Judah ben Hur, a rich boy, should have been brought up first to read Torah and live by it. Judah should have accompanied his father Ithamar in his business dealings and also, since the father was a rich and important man, in his attending Jewish courts.

That’s because he was eligible to be a witness in business cases, such as testifying to signatures and seals on documents. (Judah was eligible to testify to his father’s signature and seal even before bar mitsvah.) He was also eligible to be a judge. In a civil case, each of the two parties chooses a judge and then they agree on the third, which gets them part way to agreeing about the case.

If a case reached an impasse, anybody observing the case could speak up about it. If what he said was relevant, probative, and exculpatory, he joined the judges’ bench and then another person was chosen to make sure there was always an odd number of judges. The father would have wanted Judah to be ready to join the judges’ bench as an adult, and he would have taken the boy to court with him every time he attended.

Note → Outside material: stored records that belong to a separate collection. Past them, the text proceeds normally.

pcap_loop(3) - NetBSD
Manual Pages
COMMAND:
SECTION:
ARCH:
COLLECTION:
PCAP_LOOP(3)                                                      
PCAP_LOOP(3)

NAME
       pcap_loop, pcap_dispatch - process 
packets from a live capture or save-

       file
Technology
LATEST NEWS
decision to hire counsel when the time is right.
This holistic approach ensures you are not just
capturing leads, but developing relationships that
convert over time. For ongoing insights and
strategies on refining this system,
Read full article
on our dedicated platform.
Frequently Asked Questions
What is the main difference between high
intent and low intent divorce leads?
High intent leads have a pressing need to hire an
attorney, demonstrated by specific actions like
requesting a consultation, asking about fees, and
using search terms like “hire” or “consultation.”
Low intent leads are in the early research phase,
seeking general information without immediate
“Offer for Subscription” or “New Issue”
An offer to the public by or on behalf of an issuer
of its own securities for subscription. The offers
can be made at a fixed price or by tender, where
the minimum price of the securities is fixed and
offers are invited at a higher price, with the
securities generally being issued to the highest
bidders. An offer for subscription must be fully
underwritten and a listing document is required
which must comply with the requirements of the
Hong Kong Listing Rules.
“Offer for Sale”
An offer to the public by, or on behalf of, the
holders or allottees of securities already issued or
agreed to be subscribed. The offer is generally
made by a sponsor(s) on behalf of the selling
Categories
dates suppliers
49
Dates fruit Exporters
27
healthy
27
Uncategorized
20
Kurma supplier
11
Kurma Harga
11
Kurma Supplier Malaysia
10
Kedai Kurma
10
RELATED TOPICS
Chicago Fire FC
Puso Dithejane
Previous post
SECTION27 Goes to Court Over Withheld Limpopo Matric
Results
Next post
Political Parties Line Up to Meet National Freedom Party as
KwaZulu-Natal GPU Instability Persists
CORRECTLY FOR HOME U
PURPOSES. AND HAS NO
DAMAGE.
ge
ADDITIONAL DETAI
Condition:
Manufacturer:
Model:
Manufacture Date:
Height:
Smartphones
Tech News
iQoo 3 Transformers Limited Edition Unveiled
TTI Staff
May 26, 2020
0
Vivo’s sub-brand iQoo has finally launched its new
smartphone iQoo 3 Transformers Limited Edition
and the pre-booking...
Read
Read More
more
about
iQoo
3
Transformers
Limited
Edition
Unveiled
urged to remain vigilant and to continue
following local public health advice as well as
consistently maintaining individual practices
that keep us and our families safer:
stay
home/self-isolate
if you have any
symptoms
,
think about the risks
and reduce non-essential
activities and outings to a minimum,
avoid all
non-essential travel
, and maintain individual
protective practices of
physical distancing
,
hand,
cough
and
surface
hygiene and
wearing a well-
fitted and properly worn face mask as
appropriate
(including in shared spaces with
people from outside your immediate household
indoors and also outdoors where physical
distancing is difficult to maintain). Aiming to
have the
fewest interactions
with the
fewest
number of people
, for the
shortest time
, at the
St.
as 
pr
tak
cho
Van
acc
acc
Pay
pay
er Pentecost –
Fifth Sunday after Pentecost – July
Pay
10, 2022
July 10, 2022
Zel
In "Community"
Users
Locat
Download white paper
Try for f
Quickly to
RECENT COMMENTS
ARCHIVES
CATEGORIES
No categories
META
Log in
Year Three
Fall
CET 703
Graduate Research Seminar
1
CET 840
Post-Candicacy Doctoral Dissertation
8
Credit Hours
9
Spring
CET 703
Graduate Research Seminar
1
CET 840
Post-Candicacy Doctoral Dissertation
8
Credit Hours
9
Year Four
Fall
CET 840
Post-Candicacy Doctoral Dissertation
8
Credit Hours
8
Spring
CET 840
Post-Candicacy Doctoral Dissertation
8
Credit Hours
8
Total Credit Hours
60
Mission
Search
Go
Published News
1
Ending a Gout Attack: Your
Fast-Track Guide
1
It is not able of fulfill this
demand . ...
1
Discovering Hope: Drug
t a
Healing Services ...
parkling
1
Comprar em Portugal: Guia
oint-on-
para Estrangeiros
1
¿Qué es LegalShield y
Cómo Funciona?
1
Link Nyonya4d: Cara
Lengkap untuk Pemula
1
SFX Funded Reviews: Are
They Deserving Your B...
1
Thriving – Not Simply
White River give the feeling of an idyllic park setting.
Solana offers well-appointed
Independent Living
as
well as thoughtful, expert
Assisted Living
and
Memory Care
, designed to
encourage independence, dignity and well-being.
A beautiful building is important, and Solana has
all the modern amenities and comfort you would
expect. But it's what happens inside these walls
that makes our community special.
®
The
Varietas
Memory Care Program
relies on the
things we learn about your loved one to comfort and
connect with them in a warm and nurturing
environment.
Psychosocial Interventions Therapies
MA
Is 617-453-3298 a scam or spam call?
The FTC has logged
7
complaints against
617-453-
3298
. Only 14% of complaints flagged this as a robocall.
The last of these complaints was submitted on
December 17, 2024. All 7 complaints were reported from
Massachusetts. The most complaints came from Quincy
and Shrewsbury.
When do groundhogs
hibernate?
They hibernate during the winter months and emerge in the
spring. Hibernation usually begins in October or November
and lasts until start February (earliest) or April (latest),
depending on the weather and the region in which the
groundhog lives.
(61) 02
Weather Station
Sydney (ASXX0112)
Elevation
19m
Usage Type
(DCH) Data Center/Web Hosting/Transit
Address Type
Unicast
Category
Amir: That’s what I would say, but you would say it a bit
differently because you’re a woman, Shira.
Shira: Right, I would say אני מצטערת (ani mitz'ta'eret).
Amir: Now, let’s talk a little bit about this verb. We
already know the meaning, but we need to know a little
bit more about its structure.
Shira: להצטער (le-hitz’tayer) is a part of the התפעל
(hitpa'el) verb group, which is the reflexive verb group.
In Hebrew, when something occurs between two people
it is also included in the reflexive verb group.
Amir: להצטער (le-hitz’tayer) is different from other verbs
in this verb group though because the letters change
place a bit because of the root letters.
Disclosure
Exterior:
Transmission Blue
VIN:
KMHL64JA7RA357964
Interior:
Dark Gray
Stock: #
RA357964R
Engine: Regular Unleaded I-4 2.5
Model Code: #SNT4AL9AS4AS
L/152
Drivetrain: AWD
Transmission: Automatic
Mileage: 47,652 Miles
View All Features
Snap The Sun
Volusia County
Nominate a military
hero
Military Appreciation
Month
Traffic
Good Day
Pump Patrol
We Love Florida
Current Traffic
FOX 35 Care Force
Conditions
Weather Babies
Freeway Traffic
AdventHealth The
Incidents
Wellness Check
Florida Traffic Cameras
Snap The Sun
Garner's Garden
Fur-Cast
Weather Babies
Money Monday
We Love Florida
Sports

Judah was minimally eligible for a witness or a judge as soon as he passed the age of bar mitsvah, 13 years and one day. He was not running around with a Gentile boy or reading Greek philosophy; he was living his culture, learning or running the family business, and attending the courts where he learned and maybe participated in applying or formulating Jewish law. There was no 8 years of idly waiting for his majority before Book II opens.

Judah running wild with a Gentile boy is a plot device Wallace needs to carry out his work. It is not realistic, any more than the idea that Judah was a self-hating Jew, uneducated and vulnerable to conversion. So a major component of Wallace’s plot dissolves in the face of reality.